TASKS TO CARRY OUT =
1/ From the Monza round summary, return the part that opens with the words containing "2012 Superstars Series Monza" and closes with "km (3.600 mi)", copied exactly.
2/ In the Monza round summary, who took pole position for Race 1?

2012 Superstars Series Monza round

Round details
- Round 1 of 8 rounds in the 2012 Superstars Series
- Layout of the Autodromo Nazionale Monza
- Location: Autodromo Nazionale Monza, Monza, Italy
- Course: Permanent racing facility 5.793 km (3.600 mi)

Superstars Series

Race 1
- Date: 1 April 2012
- Laps: 13

Pole position
- Driver: Massimo Pigoli / Ferlito Motors
- Time: 1:55.962

Podium
- First: Massimo Pigoli / Ferlito Motors
- Second: Andrea Larini / Romeo Ferraris
- Third: Vitantonio Liuzzi / CAAL Racing

Fastest lap
- Driver: Andrea Larini / Romeo Ferraris
- Time: 1:56.733^{1} (on lap 3)

Race 2
- Date: 1 April 2012
- Laps: 13

Podium
- First: Vitantonio Liuzzi / CAAL Racing
- Second: Massimo Pigoli / Ferlito Motors
- Third: Francesco Sini / Solaris Motorsport

Fastest lap
- Driver: Francesco Sini / Solaris Motorsport
- Time: 1:56.198 (on lap 12)

DATA PROVIDED =
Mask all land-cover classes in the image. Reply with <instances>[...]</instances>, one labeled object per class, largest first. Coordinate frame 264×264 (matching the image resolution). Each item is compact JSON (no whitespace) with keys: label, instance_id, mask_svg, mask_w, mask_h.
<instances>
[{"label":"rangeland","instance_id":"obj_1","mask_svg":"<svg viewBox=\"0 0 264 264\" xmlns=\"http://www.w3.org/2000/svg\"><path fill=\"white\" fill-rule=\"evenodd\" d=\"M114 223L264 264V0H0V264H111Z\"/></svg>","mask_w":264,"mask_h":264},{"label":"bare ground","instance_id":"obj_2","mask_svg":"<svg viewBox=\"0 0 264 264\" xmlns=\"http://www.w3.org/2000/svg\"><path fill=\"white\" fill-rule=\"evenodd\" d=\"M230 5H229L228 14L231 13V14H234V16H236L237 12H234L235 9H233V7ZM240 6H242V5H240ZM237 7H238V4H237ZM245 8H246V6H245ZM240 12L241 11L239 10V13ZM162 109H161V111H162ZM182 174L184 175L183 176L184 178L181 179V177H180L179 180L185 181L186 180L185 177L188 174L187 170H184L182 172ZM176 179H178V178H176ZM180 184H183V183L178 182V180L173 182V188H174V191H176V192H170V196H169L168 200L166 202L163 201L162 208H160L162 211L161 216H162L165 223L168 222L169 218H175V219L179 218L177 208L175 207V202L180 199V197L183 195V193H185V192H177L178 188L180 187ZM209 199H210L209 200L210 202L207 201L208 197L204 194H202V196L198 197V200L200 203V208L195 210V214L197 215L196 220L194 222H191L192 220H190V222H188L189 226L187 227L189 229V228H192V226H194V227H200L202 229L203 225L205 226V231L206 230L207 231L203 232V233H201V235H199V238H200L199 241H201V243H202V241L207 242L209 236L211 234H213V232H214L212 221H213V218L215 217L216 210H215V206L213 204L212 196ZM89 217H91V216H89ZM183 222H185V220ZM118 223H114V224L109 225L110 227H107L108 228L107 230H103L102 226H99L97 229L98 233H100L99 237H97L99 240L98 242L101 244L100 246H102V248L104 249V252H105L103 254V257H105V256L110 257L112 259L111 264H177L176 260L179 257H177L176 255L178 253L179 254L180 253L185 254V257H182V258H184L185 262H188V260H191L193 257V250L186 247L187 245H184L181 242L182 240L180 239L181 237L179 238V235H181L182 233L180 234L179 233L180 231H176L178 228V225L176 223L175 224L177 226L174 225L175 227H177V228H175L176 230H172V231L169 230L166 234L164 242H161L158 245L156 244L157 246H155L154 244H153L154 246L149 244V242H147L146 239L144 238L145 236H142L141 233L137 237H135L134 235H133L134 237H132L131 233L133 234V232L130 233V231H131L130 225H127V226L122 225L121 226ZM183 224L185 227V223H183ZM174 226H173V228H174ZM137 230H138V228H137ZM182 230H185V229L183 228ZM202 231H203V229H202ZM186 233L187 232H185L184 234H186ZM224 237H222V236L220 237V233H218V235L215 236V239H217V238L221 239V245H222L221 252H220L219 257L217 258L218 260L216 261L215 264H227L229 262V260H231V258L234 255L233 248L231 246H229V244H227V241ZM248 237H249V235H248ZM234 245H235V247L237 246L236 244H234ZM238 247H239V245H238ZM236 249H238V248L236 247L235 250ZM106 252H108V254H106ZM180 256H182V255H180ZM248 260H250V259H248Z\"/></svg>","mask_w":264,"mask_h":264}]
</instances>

RESULTS =
1/
2012 Superstars Series Monza round

Round details
- Round 1 of 8 rounds in the 2012 Superstars Series
- Layout of the Autodromo Nazionale Monza
- Location: Autodromo Nazionale Monza, Monza, Italy
- Course: Permanent racing facility 5.793 km (3.600 mi)

2/ Massimo Pigoli (Ferlito Motors)